Rossland’s book store hosted a talk and book signing on Saturday, featuring the author of a book about how to restore wood-canvas canoes.
Mike Elliott, who lives in Grand Forks, recently released This Old Canoe: How to Restore Your Wood-Canvas Canoe and gave a talk at New Edition Café and Books about canoes and the Canadian identity before signing a few copies.
Elliott has been restoring old canoes for the past 20 years, and opened a small business restoring them for others in 2003. Since then he has restored 180 canoes.
The first canoe he ever restored was the same make and model that his dad first taught him to canoe in.

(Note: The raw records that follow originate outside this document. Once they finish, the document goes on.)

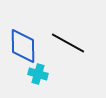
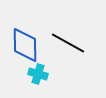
blue diamond: moved 2 px right, 1 px up
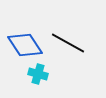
blue diamond: rotated 33 degrees counterclockwise
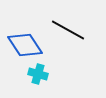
black line: moved 13 px up
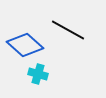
blue diamond: rotated 15 degrees counterclockwise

“It was quite a coincidence,” said Elliott. “I was restoring this thing — it was about 40 years old — and these memories came flooding back to me of paddling these canoes when I was six years old and it turns out that it was exactly the same make and model of canoe.”

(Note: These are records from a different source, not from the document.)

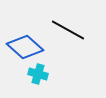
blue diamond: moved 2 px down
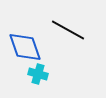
blue diamond: rotated 30 degrees clockwise
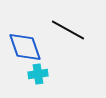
cyan cross: rotated 24 degrees counterclockwise
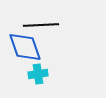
black line: moved 27 px left, 5 px up; rotated 32 degrees counterclockwise
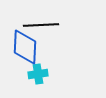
blue diamond: rotated 21 degrees clockwise
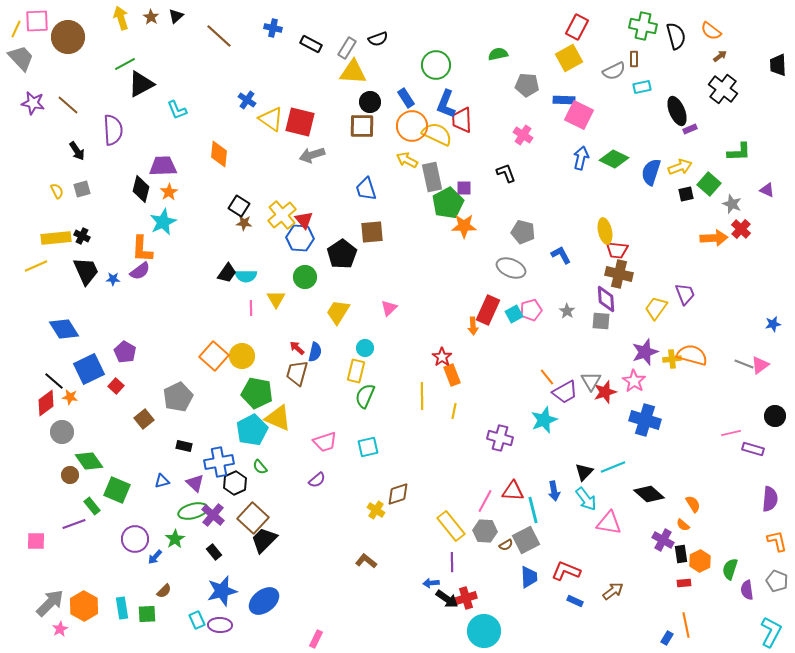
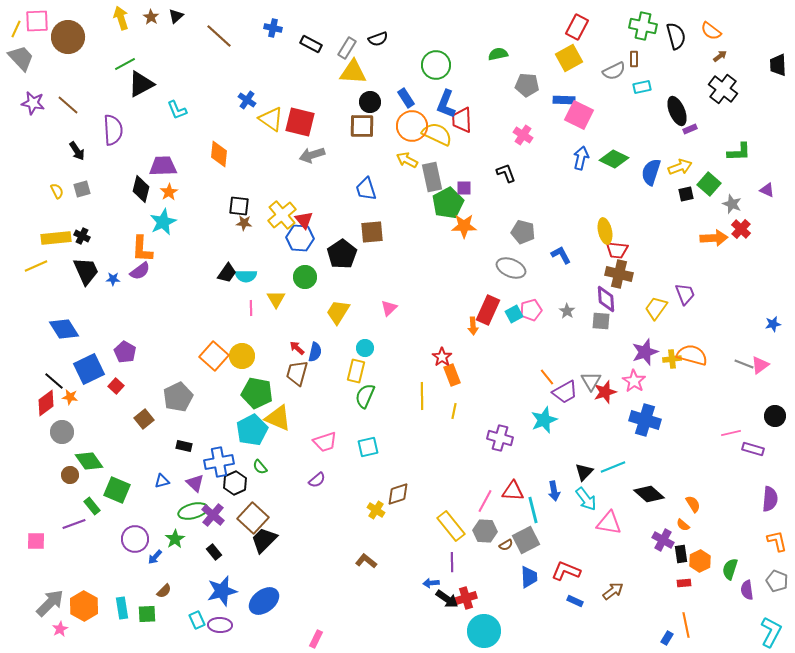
black square at (239, 206): rotated 25 degrees counterclockwise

He ended up in possession of that first canoe because he was working as an outreach worker with youth and did a project with a group of boys where they built canoes before heading off on a canoe trip. After that he became known as “the canoe guy” and a man in town gave him an old wood-canvas canoe in need of repair. It has since become Elliott’s family canoe.
He said that he doesn’t restore canoes, but rather the relationship people have with them.

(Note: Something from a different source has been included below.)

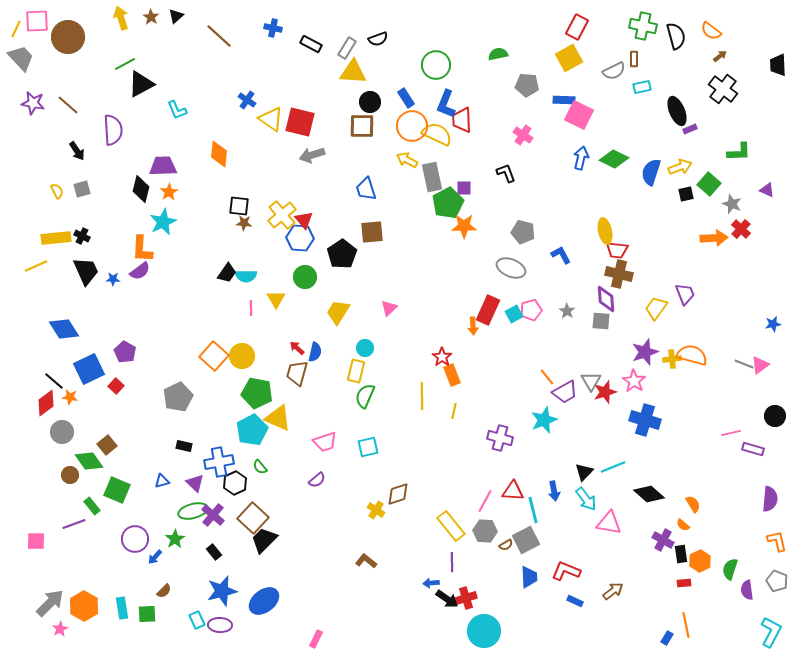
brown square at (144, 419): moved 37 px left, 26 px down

“People who own these canoes will not part with these canoes; they’re part of the family. They’d sooner part with their kids than part with the canoe, and that’s what really drives the business, this family connection, the stories, the memories all wrapped up in the canoe,” he said.
The book features not only how to’s, but also some of the stories behind the canoes that Elliott has worked on, like the canoe he restored so the client’s daughter could paddle it on her wedding day. He will be continuing to tour the book later this month, traveling to upstate New York for a wooden canoe festival and making stops along the way.